> **Work to complete**: Write out exactly the lines of the material below that start with the line containing "Descubre los sabores" and go on through the line containing "SONIC BOOM, 88з, 0.8-1.2″, с веером". Include both of those lines.
+ + +
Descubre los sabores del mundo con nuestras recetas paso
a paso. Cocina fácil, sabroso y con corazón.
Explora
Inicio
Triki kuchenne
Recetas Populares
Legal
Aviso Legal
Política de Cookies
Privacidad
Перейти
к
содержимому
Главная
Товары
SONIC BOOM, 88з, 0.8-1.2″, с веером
+ + +
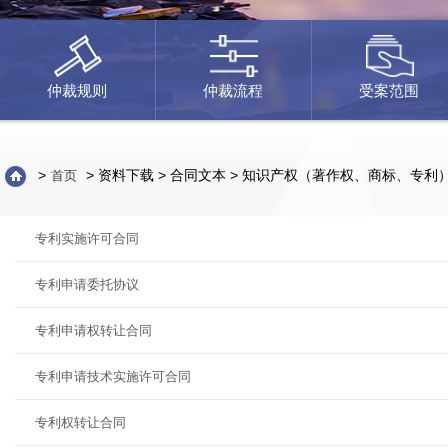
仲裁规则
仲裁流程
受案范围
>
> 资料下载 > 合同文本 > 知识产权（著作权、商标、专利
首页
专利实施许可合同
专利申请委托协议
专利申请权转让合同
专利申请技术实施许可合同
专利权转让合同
+ + +
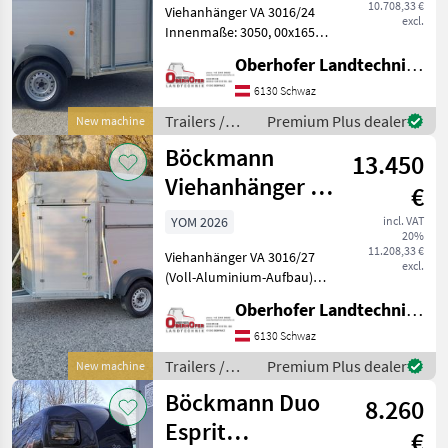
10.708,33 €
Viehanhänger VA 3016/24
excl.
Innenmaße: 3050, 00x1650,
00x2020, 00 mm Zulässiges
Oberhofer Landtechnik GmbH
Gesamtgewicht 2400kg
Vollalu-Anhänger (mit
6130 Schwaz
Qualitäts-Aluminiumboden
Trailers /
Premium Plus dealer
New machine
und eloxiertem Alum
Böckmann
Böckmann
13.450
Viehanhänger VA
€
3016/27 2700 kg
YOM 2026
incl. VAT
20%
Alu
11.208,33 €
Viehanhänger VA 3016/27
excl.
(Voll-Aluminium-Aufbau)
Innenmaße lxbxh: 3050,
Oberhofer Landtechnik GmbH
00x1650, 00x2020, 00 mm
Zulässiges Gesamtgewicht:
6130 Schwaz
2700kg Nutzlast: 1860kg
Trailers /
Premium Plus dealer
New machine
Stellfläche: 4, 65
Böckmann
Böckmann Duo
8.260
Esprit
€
+ + +
> **Output of the task**:
Descubre los sabores del mundo con nuestras recetas paso
a paso. Cocina fácil, sabroso y con corazón.
Explora
Inicio
Triki kuchenne
Recetas Populares
Legal
Aviso Legal
Política de Cookies
Privacidad
Перейти
к
содержимому
Главная
Товары
SONIC BOOM, 88з, 0.8-1.2″, с веером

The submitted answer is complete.